It will only prevent pushing those artifacts right now. There’s --no-run-cache option that
will skip using run-cache, but it still tries to save the run-cache.
Thank you for your answer as well. This explains lots of the behavior, but I’m still confused. I always thought it worked like this:
dvc run -o file ...: git like versioning of file (I would call this strong versioning). file can be restored from archive/.cache
dvc run -O file ...: I would call this weak versioning. If the pipeline is deterministic, file can get restored by running the pipeline again. Changes are detected by storing hashsums. Typical tradeoff between memory and time.
Did this change in 1.0?
I ran dvc run -n test -O hello.txt --no-run-cache "echo hello > hello.txt". Is it correct that the corresponding stage in the dvc.yaml doesn’t change at all? Will this limit the memory usage now?

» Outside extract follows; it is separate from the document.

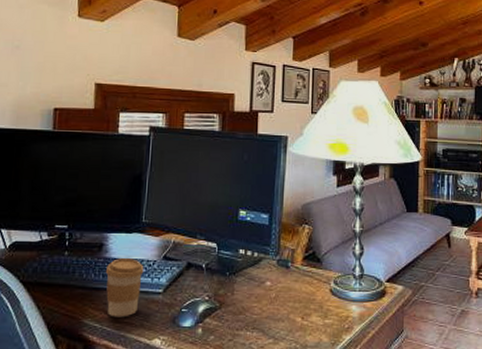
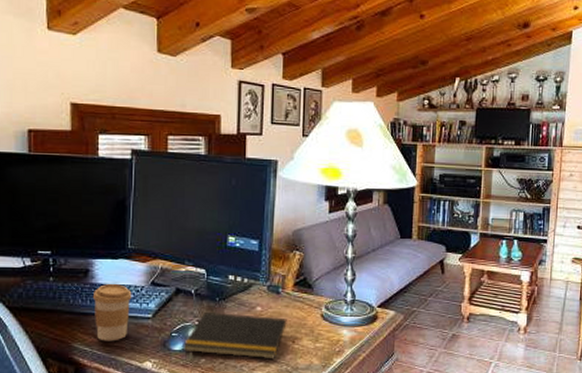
notepad: none [192,286,296,337] -> present [183,311,287,360]

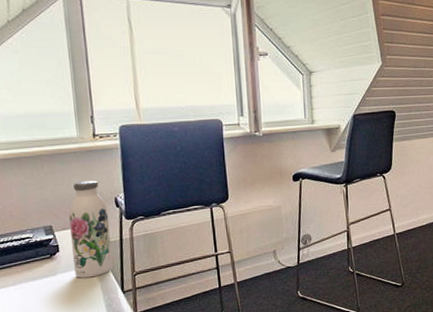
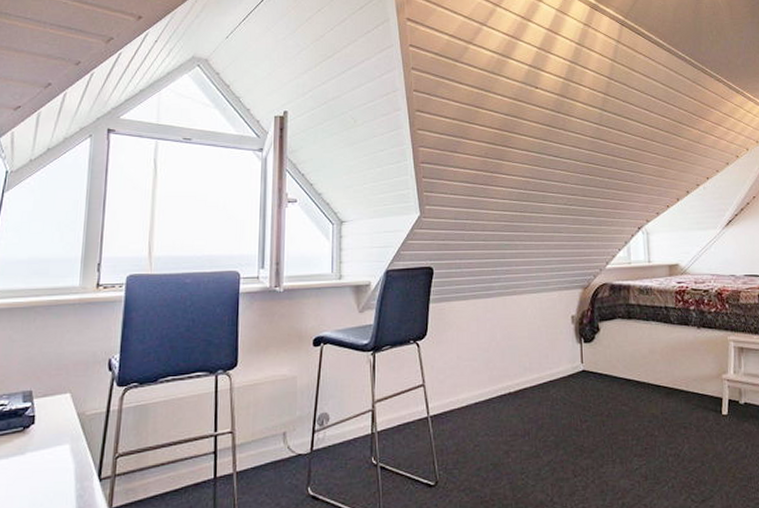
water bottle: present [69,180,113,278] -> none [47,338,99,459]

Changes are detected by storing hashsums. Typical tradeoff between memory and time.
This did not change in 1.0. Checksum are now stored in dvc.lock. Regretfully, as its mentioned in the issue posted by @skshetry dvc still tries to make use of run cache, feature introduced in 1.0.
Can I ask you to comment there that you have issues with that too? It seems like a bug to me. I already wrote a comment there.
Hi,
with my last answer I just wanted to tell what I think how things should work. Just to clarify: The checksums are calculated and saved correctly. Basically all I want is to limit the disk space for stages that are deterministic and produce big data folders. ( I know that I can use the garbage collection command. ) Do you want me to make a comment in the mentioned issue?
Thanks again